A WMS can be an invaluable source of information for this type of analysis. One of Philadelphia Scientific's customers, for instance, was experiencing a reduction in the number of picks per hour. Around the same time, managers noticed that drivers were changing batteries more frequently than would have been expected. Using its WMS, the company saw a correlation between the frequency of battery changes and reduction in hourly picks. The problem, it turned out, was that operators, who were paid by the piece, wanted to make the quickest possible change and get back out on the floor. As a result, some would grab the closest battery rather than ones that were fully charged and fully cooled down. The batteries did not last a full shift, and drivers lost time in the changing room. After getting rid of the older batteries and putting in a battery-tracking system, the DC achieved a 35-percent reduction in battery changes while order picks per hour quickly rose, Vanasse relates.

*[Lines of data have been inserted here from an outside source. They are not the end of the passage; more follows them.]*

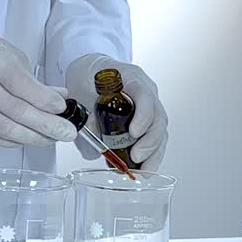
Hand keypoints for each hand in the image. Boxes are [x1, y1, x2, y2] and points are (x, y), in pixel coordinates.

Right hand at [0, 24, 76, 147]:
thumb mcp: (9, 55)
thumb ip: (33, 79)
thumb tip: (60, 98)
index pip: (19, 82)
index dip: (43, 98)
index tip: (61, 108)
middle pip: (14, 109)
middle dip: (45, 124)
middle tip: (66, 132)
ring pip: (2, 127)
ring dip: (31, 137)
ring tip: (50, 139)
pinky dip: (11, 141)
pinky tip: (26, 139)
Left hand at [66, 54, 168, 169]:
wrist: (91, 70)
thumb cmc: (87, 75)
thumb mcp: (81, 88)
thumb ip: (86, 113)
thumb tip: (92, 144)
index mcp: (131, 78)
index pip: (145, 96)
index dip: (143, 115)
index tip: (134, 132)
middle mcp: (147, 91)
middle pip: (159, 117)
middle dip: (150, 141)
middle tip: (137, 157)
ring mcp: (150, 105)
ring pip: (160, 130)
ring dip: (154, 153)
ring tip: (143, 171)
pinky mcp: (147, 119)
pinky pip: (154, 137)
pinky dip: (151, 154)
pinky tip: (143, 168)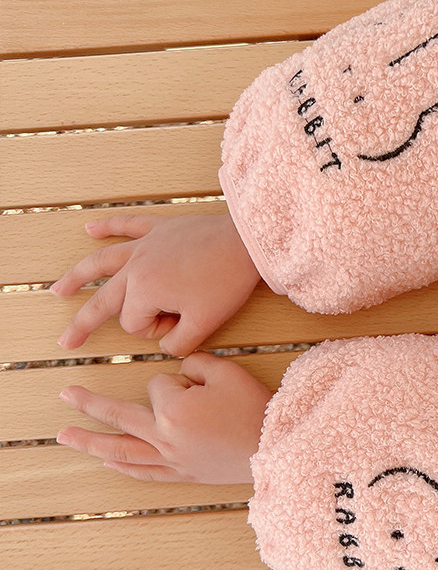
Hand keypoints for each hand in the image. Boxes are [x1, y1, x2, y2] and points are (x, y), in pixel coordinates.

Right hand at [50, 213, 260, 355]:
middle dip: (84, 323)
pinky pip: (127, 225)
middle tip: (66, 341)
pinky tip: (89, 228)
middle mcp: (136, 266)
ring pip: (102, 261)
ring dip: (78, 276)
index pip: (135, 324)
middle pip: (104, 299)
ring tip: (59, 291)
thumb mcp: (205, 325)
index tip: (183, 322)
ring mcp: (146, 244)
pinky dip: (107, 226)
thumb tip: (166, 344)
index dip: (156, 330)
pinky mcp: (160, 228)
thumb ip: (179, 343)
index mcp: (145, 291)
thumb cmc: (227, 282)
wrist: (247, 243)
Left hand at [56, 352, 271, 483]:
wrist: (274, 448)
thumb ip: (197, 364)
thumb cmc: (254, 409)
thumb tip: (181, 373)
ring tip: (64, 436)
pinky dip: (123, 467)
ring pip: (121, 450)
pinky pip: (144, 472)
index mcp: (174, 409)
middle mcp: (165, 437)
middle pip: (120, 416)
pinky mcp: (181, 474)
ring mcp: (171, 459)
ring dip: (90, 442)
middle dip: (90, 404)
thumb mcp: (229, 372)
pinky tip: (107, 462)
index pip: (159, 384)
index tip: (203, 387)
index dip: (181, 380)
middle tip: (66, 395)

Tenney says some of I.D. Systems' customers have analyzed fleet telematics and maintenance data in concert with information from their labor management systems (LMS) and timekeeping modules like a payroll log to track down productivity-busters. One grocery distributor used that approach to identify the source of performance variances among lift truck drivers. "Big data can be used very effectively to identify who's falling behind, including looking at what are the four or five attributes that define an operator. Then you can break that down into what he or she is good or bad at," he says. The point is not to punish, but to "be able to look at productivity from all viewpoints and angles within how a job is done." That analysis allowed the customer to identify training program enhancements that helped operators become more effective. Before long, the grocery distributor increased throughput by 15 percent with the same operators and vehicles, according to Tenney.
PREVENTIVE ACTION
Big data analysis and correlation is not always about solving problems. It can also be an effective tool for improving current practices. For example, previously established time standards may suggest that a certain number of order pickers are needed for a particular shift. But correlating WMS data (what needed to be accomplished) with lift truck telematics (how long it actually took) over time may show that the standards in a labor management system (LMS) are no longer accurate, Tenney says.

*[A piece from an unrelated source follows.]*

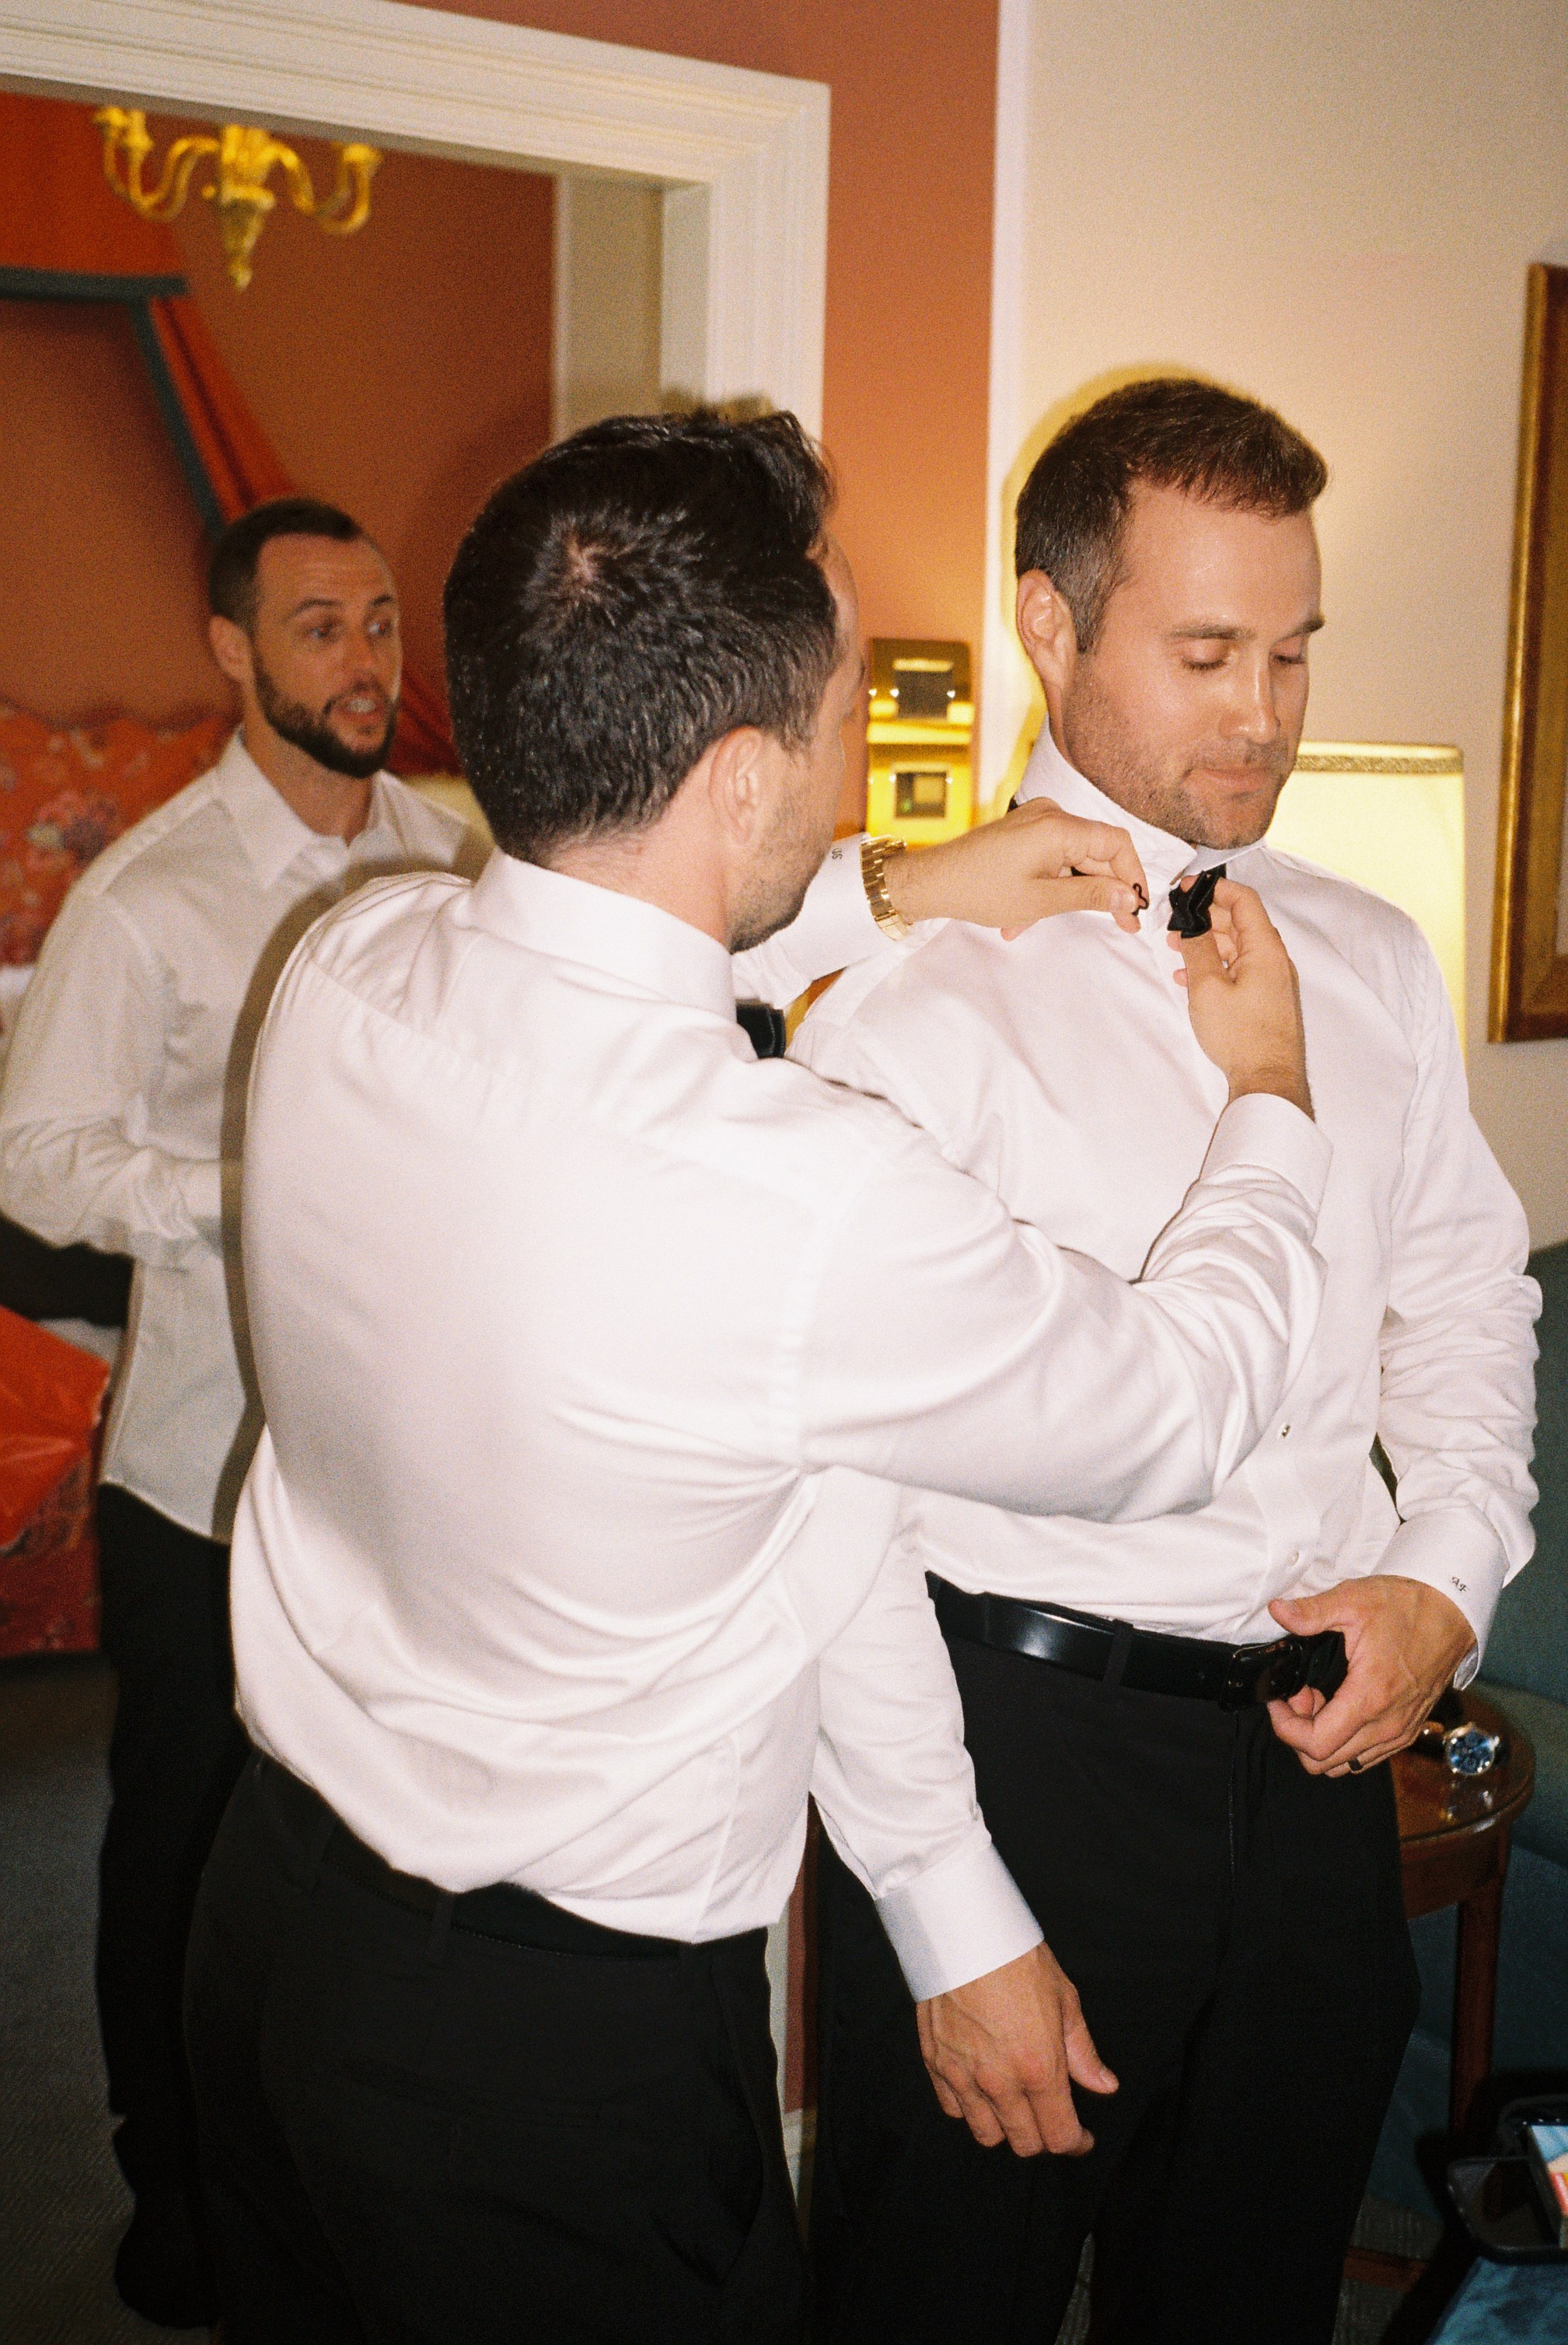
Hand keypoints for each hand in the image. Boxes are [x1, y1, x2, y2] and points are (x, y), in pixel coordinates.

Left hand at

Integrating data from different data sources can be useful for predicting the future, too. One I.D. Systems customer, a large consumer products supplier to a Fortune 10 company, worked backward from significant repair events to identify patterns in the types of activities that occurred prior to those repairs. "It allows you to say, for example, that when these four things happen, three months later, this problem happens," Tenney explains. Because the customer was able to identify the common thread among unrelated events, it is now able take action before a major failure occurs.
Applying big data analysis to lift truck fleet management is neither easy nor simple. It also takes time, since any analysis must consider large quantities of data over a lengthy period to find and validate patterns. But as the examples in this article show, the payoff in terms of problem solving or prevention could make it well worth the effort.